The OCI are expected to make a statement on the matter today, but it appears that they have received all the information they requested from Athletics Ireland (AAI) and are now ready to hear the case.
The OCI said initially they could not hear an appeal until they were satisfied that Athletics Ireland had correctly followed all of their own internal procedures.
The Kilkenny City Harriers sprinter was initially selected by AAI last week for Ireland's Olympic 4x400m squad, but when Joanna Mills, from Ballymena & Antrim AC, successfully appealed to AAI that she should have been included on the team, Cuddihy was dropped.
Mills (19), kept her focus and ran a season's best 54.17 to reach the 400m semi-finals at the World Junior Championships in Barcelona this week, but she did not progress any further yesterday, finishing eighth in the first of the semis in a time of 54.52.
There was no luck either for Ferrybank's 400m hurdler Ben Kiely or Carlow sprinter Marcus Lawler.
Kiely, the reigning Irish schools champion at both 400m and 400m hurdles, ran a personal best of 52.39 seconds to reach yesterday's 400m hurdles semi-finals.
However, when the pace really hotted up, he could only manage seventh (in 53:06) in his semi-final, which was won by Jamaica's Javern Gallimore in 50:45, the fastest time in the world by a junior (U-20) this year.
There was disappointment, too, for Lawler from St Laurence O'Toole AC, son of former Irish international Patricia Amond.
Lawler, who set two Irish Youth records at 100m (10.72) and 200m (21.42) this year, had a difficult outside lane in his 200m heat, yet was still in the mix after the bend and eventually finished fifth in 21.58.
This heat was the slowest, so he missed out on the 21.33 he needed to get into the semi-finals as a fastest loser.
He would thus have had to smash his personal best to get through.
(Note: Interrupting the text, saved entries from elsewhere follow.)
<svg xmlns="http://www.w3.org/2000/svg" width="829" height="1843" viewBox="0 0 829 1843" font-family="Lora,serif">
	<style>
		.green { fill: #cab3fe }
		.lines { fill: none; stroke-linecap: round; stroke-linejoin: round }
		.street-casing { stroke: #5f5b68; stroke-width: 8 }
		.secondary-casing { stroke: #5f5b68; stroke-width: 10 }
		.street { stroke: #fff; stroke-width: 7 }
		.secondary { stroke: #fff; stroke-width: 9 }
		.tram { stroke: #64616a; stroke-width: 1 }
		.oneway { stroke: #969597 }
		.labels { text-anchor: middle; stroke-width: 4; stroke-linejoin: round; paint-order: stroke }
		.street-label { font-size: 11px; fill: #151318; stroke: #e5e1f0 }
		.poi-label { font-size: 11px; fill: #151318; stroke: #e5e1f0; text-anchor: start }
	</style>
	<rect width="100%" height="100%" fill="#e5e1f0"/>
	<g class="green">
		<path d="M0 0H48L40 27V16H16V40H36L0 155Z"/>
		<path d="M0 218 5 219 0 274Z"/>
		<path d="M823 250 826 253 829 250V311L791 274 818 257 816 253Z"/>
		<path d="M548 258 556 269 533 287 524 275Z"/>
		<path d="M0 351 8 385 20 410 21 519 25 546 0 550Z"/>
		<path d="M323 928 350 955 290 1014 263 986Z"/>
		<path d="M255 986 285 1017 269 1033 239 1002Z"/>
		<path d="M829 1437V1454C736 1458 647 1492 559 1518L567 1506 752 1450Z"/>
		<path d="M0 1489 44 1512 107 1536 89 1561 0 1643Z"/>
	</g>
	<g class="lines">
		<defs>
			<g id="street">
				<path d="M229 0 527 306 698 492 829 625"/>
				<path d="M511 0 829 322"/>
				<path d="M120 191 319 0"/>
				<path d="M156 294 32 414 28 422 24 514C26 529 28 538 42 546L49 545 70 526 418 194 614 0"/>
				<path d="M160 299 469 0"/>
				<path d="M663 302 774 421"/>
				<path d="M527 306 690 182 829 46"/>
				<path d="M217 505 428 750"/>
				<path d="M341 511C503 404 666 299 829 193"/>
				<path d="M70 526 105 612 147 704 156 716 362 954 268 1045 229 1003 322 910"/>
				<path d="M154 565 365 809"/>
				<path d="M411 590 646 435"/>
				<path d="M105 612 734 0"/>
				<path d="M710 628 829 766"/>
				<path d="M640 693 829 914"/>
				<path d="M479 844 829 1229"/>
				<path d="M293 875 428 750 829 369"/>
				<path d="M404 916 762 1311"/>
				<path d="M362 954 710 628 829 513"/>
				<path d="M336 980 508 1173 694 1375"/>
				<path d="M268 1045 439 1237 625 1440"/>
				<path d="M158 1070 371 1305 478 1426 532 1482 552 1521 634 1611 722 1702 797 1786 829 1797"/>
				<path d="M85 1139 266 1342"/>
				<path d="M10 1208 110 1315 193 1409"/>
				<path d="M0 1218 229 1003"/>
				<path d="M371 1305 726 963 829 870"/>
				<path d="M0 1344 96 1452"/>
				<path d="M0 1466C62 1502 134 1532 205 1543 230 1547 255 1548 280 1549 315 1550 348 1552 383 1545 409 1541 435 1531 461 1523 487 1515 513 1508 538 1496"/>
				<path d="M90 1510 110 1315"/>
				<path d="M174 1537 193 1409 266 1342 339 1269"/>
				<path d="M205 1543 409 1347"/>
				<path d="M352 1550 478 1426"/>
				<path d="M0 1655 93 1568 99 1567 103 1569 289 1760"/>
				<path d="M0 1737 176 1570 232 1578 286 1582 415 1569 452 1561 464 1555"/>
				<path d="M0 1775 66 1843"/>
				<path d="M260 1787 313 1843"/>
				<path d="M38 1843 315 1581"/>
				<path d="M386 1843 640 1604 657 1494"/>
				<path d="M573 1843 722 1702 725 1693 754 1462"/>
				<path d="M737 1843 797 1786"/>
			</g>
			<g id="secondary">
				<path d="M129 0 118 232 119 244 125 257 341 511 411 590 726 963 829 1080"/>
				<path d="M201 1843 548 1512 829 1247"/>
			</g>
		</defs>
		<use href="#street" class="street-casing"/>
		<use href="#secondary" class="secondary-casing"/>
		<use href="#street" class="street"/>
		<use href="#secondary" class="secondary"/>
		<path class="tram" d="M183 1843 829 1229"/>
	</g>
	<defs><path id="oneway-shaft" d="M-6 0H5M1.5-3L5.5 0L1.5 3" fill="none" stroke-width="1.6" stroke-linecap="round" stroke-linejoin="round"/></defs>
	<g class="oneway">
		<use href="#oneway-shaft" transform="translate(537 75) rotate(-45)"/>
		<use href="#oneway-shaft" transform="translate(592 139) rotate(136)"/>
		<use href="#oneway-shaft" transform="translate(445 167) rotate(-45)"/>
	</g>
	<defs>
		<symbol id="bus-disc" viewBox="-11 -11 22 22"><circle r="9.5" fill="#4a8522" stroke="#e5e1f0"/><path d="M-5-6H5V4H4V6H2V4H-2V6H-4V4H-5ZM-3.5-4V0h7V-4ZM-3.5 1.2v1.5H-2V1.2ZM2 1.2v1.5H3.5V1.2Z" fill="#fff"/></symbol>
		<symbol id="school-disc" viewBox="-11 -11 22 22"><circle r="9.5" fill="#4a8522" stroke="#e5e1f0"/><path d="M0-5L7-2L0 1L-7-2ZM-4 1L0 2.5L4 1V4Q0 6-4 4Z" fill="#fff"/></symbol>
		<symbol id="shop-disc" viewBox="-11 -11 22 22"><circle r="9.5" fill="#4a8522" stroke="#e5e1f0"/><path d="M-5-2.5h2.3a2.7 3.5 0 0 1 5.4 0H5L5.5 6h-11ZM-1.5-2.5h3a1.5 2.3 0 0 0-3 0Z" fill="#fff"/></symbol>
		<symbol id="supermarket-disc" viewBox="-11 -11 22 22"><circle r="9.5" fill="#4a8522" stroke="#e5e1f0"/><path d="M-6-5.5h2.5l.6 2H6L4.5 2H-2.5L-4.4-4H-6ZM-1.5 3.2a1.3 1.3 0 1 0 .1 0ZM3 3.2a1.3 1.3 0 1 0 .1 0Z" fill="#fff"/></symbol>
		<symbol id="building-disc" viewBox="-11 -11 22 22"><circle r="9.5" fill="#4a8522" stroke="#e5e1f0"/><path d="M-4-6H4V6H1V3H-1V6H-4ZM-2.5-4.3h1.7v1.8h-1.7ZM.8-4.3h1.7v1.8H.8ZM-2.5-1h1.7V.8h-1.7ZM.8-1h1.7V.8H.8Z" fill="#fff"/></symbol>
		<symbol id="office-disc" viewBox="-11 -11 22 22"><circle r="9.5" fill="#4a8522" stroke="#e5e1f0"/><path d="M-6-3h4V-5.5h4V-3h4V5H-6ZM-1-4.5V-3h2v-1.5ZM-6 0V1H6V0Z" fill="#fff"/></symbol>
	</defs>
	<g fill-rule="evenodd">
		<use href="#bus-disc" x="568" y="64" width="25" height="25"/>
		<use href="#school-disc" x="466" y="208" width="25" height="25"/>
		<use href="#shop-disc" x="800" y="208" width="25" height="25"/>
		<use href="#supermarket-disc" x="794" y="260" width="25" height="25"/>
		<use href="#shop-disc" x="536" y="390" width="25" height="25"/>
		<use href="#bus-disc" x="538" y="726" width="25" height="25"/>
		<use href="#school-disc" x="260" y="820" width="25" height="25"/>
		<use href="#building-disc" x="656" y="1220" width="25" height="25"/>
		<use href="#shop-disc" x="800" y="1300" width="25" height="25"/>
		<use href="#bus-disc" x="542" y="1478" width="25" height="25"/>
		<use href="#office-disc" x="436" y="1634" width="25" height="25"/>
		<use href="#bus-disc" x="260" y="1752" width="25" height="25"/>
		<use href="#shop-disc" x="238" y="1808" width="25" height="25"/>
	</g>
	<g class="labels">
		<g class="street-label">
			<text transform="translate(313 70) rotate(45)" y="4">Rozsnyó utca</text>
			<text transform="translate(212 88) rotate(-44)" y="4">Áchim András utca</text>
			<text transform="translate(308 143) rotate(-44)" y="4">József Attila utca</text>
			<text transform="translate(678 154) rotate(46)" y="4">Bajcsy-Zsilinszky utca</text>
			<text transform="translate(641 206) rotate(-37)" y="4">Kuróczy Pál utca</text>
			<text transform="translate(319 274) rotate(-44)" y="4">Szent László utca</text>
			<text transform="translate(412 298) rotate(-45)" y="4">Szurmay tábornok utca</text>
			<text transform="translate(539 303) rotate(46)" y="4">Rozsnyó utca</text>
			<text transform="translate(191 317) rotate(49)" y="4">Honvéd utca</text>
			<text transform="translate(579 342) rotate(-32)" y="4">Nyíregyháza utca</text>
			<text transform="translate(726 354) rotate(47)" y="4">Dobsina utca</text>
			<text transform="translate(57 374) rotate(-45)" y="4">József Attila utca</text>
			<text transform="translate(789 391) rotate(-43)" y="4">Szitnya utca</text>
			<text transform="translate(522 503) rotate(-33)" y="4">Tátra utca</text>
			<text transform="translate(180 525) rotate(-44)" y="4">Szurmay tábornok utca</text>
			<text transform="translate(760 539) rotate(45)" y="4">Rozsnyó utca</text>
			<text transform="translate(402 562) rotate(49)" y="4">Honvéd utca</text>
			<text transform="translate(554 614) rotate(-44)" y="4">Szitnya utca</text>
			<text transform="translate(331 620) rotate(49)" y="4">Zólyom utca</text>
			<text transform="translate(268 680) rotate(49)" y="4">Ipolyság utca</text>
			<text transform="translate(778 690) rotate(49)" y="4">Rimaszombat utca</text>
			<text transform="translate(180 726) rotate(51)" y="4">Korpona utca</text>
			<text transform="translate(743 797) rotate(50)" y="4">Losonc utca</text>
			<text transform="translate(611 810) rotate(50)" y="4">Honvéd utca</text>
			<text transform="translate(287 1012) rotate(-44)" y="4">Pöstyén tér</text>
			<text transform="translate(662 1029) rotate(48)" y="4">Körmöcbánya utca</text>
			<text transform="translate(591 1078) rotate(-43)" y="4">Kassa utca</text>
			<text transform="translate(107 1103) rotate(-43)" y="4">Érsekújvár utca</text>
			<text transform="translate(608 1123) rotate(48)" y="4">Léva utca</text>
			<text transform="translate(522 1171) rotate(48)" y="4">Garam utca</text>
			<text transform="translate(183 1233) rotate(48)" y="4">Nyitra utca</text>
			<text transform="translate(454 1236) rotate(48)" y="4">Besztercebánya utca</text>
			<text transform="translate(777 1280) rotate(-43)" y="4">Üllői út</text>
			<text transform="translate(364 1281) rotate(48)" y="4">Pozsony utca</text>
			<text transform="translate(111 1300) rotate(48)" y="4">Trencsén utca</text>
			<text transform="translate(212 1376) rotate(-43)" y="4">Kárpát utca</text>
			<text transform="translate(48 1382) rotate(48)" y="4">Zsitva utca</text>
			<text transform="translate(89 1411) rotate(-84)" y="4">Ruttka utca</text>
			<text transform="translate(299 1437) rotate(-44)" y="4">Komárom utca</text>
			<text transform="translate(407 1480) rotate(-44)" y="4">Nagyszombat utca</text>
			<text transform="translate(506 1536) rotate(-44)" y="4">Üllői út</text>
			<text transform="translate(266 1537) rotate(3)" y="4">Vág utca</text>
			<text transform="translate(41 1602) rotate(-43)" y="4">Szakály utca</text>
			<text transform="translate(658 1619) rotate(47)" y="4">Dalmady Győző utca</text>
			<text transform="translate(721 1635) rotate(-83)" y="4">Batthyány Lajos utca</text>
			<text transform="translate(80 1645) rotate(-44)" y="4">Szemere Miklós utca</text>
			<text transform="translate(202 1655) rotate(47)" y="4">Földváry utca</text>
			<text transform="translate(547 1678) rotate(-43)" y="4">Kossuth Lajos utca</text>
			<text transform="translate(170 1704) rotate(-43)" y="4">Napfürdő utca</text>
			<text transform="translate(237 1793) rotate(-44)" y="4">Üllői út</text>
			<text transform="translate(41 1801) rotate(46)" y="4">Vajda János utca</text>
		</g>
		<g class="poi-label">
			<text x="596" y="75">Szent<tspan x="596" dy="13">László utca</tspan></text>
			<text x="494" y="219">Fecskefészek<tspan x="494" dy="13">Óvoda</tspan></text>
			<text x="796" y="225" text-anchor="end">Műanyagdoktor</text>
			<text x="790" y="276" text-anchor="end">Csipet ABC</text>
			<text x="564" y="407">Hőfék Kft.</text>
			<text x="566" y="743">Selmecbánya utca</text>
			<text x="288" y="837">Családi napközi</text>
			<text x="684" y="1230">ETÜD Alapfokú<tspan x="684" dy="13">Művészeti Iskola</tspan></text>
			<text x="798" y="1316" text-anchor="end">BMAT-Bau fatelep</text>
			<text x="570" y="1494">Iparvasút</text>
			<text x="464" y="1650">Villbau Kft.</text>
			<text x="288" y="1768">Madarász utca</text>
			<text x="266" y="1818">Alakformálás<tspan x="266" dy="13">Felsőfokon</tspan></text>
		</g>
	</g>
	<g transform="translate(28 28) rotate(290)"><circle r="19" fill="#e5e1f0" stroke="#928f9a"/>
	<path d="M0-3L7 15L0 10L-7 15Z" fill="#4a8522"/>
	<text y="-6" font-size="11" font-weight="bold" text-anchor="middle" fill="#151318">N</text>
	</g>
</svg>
However, he will be eligible for this event again in two year's time.
Ireland's best medal chance at these championships, Mark English, goes into action today in the 800m heats, which will also include fellow Donegal runner Karl Griffin.
The Letterkenny star broke his own Irish junior record this year with a run of 1:45.77 that put him fifth on the all-time Irish senior list.
And though he has been injured recently, English ran 1:46.20 in Madrid last Saturday night to indicate that he is coming back to top form.
Limerick hurdler Sarah Lavin and hammer throwers Dempsey McGuigan and James McCabe are also competing today.